Segment Open

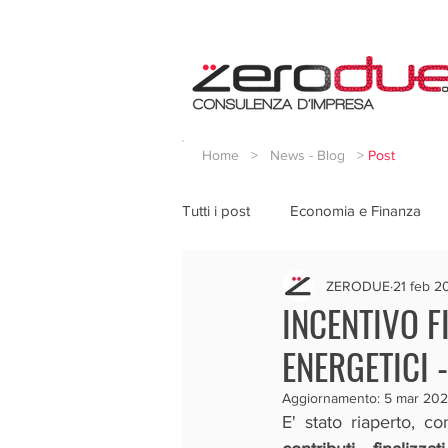
Home
>
News - Blog
>
Post
Tutti i post
Economia e Finanza
ZERODUE
21 feb 2
INCENTIVO F
ENERGETICI 
Aggiornamento:
5 mar 20
E' stato riaperto, co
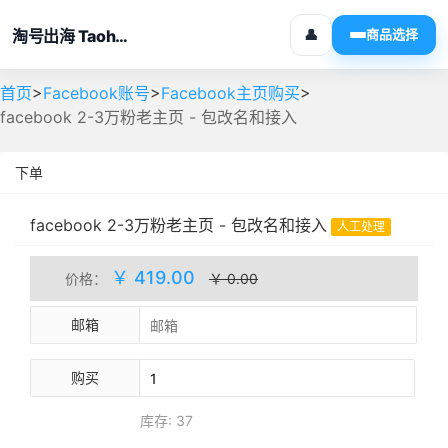
淘号出海 Taohaochuhai
👤
商品选择
>
>
>
首页
Facebook账号
Facebook主页购买
facebook 2-3万粉老主页 - 包改名和接入
下单
facebook 2-3万粉老主页 - 包改名和接入
人工处理
库存(37)
￥ 419.00
价格：
￥ 0.00
邮箱
购买
库存: 37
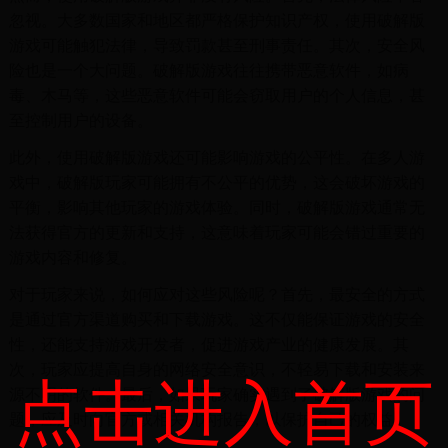
忽视。大多数国家和地区都严格保护知识产权，使用破解版
游戏可能触犯法律，导致罚款甚至刑事责任。其次，安全风
险也是一个大问题。破解版游戏往往携带恶意软件，如病
毒、木马等，这些恶意软件可能会窃取用户的个人信息，甚
至控制用户的设备。
此外，使用破解版游戏还可能影响游戏的公平性。在多人游
戏中，破解版玩家可能拥有不公平的优势，这会破坏游戏的
平衡，影响其他玩家的游戏体验。同时，破解版游戏通常无
法获得官方的更新和支持，这意味着玩家可能会错过重要的
游戏内容和修复。
对于玩家来说，如何应对这些风险呢？首先，最安全的方式
是通过官方渠道购买和下载游戏。这不仅能保证游戏的安全
性，还能支持游戏开发者，促进游戏产业的健康发展。其
次，玩家应提高自身的网络安全意识，不轻易下载和安装来
点击进入首页
源不明的软件。最后，如果玩家确实遇到了破解版游戏的问
题，应及时向官方或相关机构报告，以保护自己的权益。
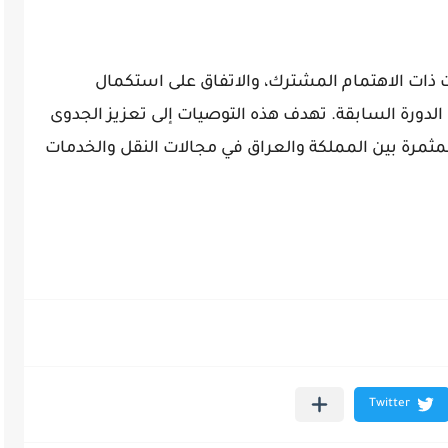
 ذات الاهتمام المشترك، والاتفاق على استكمال
الدورة السابقة. تهدف هذه التوصيات إلى تعزيز الجدوى
مثمرة بين المملكة والعراق في مجالات النقل والخدمات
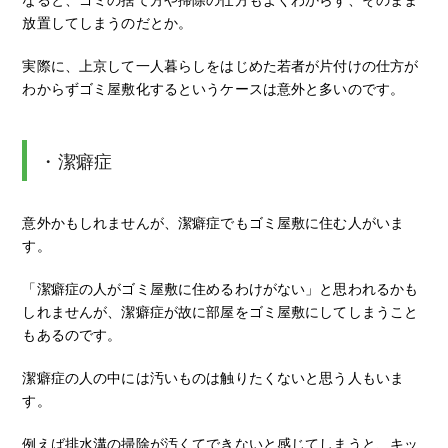
放置してしまうのだとか。
実際に、上京して一人暮らしをはじめた若者が片付けの仕方が
わからずゴミ屋敷化するというケースは意外と多いのです。
・潔癖症
意外かもしれませんが、潔癖症でもゴミ屋敷に住む人がいま
す。
「潔癖症の人がゴミ屋敷に住めるわけがない」と思われるかも
しれませんが、潔癖症が故に部屋をゴミ屋敷にしてしまうこと
もあるのです。
潔癖症の人の中には汚いものは触りたくないと思う人もいま
す。
例えば排水溝の掃除が汚くてできないと感じてしまうと、キッ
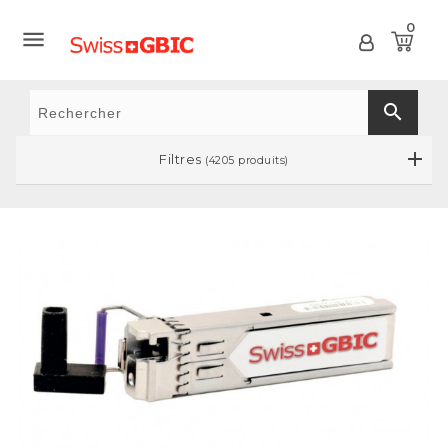
0

search
Filtres
(4205 produits)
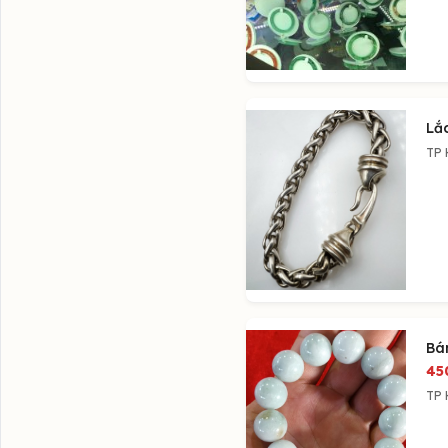
Lắ
TP 
Bá
45
TP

Segment Closed

● **TASK TO COMPLETE**: With the pictures omitted, the material is to be transcribed exactly.

● **TASK OUTPUT**:
Home
>
News - Blog
>
Post
Tutti i post
Economia e Finanza
ZERODUE
21 feb 2
INCENTIVO F
ENERGETICI 
Aggiornamento:
5 mar 20
E' stato riaperto, co
淘号出海 Taohaochuhai
👤
商品选择
>
>
>
首页
Facebook账号
Facebook主页购买
facebook 2-3万粉老主页 - 包改名和接入
下单
facebook 2-3万粉老主页 - 包改名和接入
人工处理
库存(37)
￥ 419.00
价格：
￥ 0.00
邮箱
购买
库存: 37
忽视。大多数国家和地区都严格保护知识产权，使用破解版
游戏可能触犯法律，导致罚款甚至刑事责任。其次，安全风
险也是一个大问题。破解版游戏往往携带恶意软件，如病
毒、木马等，这些恶意软件可能会窃取用户的个人信息，甚
至控制用户的设备。
此外，使用破解版游戏还可能影响游戏的公平性。在多人游
戏中，破解版玩家可能拥有不公平的优势，这会破坏游戏的
平衡，影响其他玩家的游戏体验。同时，破解版游戏通常无
法获得官方的更新和支持，这意味着玩家可能会错过重要的
游戏内容和修复。
对于玩家来说，如何应对这些风险呢？首先，最安全的方式
是通过官方渠道购买和下载游戏。这不仅能保证游戏的安全
性，还能支持游戏开发者，促进游戏产业的健康发展。其
次，玩家应提高自身的网络安全意识，不轻易下载和安装来
点击进入首页
源不明的软件。最后，如果玩家确实遇到了破解版游戏的问
题，应及时向官方或相关机构报告，以保护自己的权益。
 ذات الاهتمام المشترك، والاتفاق على استكمال
الدورة السابقة. تهدف هذه التوصيات إلى تعزيز الجدوى
مثمرة بين المملكة والعراق في مجالات النقل والخدمات
放置してしまうのだとか。
実際に、上京して一人暮らしをはじめた若者が片付けの仕方が
わからずゴミ屋敷化するというケースは意外と多いのです。
・潔癖症
意外かもしれませんが、潔癖症でもゴミ屋敷に住む人がいま
す。
「潔癖症の人がゴミ屋敷に住めるわけがない」と思われるかも
しれませんが、潔癖症が故に部屋をゴミ屋敷にしてしまうこと
もあるのです。
潔癖症の人の中には汚いものは触りたくないと思う人もいま
す。
例えば排水溝の掃除が汚くてできないと感じてしまうと、キッ
0

search
Filtres
(4205 produits)
Lắ
TP 
Bá
45
TP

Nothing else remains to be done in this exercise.